Il secondo relatore ad intervenire, Ettore Beggiato, ex Consigliere e Assessore regionale, cuore pulsante dell’Associazione Veneti nel Mondo, che ricorda con entusiasmo e straordinaria partecipazione l’esperienza in Brasile, dove ha trovato condivisione e partecipazione nonché orgoglio di sentire parlare la lingua veneta, e fa presente l’avvio dei corsi di lingua veneta presso l’Università Federale di Santa Maria, situata nel cuore del Rio Grande do Sul, tenuta dal prof. Alessandro Mocellin. Beggiato, aggiunge, tra l’altro, che anche il Vangelo, è stato tradotto in lingua veneta, e ad oggi in internet sono presenti molti gruppi che scrivono comodamente in dialetto veneto, parlando di temi importanti.

--

- Compiti da svolgere
a: In base al testo sull'intervento di Ettore Beggiato, presso quale università sono stati avviati i corsi di lingua veneta?
b: Prosegua il testo sull'intervento di Ettore Beggiato con alcune frasi che seguano la sua ultima frase.

--

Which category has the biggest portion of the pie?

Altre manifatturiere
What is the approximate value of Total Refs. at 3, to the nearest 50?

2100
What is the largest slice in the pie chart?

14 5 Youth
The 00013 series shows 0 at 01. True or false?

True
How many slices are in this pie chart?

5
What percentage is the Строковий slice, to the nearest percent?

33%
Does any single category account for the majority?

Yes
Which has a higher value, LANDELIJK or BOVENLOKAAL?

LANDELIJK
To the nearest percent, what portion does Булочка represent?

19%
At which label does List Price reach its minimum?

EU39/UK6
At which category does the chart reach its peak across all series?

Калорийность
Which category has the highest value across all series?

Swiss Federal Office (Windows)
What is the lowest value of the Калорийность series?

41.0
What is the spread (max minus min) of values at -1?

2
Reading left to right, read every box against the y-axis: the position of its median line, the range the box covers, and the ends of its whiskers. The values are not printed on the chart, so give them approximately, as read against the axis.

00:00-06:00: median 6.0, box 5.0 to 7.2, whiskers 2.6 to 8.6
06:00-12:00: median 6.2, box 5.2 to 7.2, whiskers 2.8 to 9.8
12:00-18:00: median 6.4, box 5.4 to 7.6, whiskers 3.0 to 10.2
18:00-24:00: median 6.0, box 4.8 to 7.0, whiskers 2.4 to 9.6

--

- Risposte attese
a: Presso l'Università Federale di Santa Maria, nel Rio Grande do Sul.

b:
Il terzo relatore ad intervenire, l’avvocato penalista Renzo Fogliata, da tanti anni impegnato nella conoscenza della Serenissima, militante della causa dell’autodeterminazione dei popoli che ha illustrato ai presenti alcuni aspetti pertinenti al sistema giudiziario, di Venezia detta ‘la Serenissima’, per la sua capacità di garantire equilibrio e stabilità, attraverso un apparato giudiziario considerato tra i più efficienti del suo tempo.
In chiusura, il consigliere Davide Lovat ha portato i saluti da parte di Riccardo Szumski, non presente alla conferenza per impegni già assunti in precedenza e si è reso disponibile a portare avanti tutti gli impegni e tutte le battaglie necessarie al riconoscimento e valorizzazione della lingua veneta quale patrimonio linguistico e culturale. Ultima battuta: W San Marco.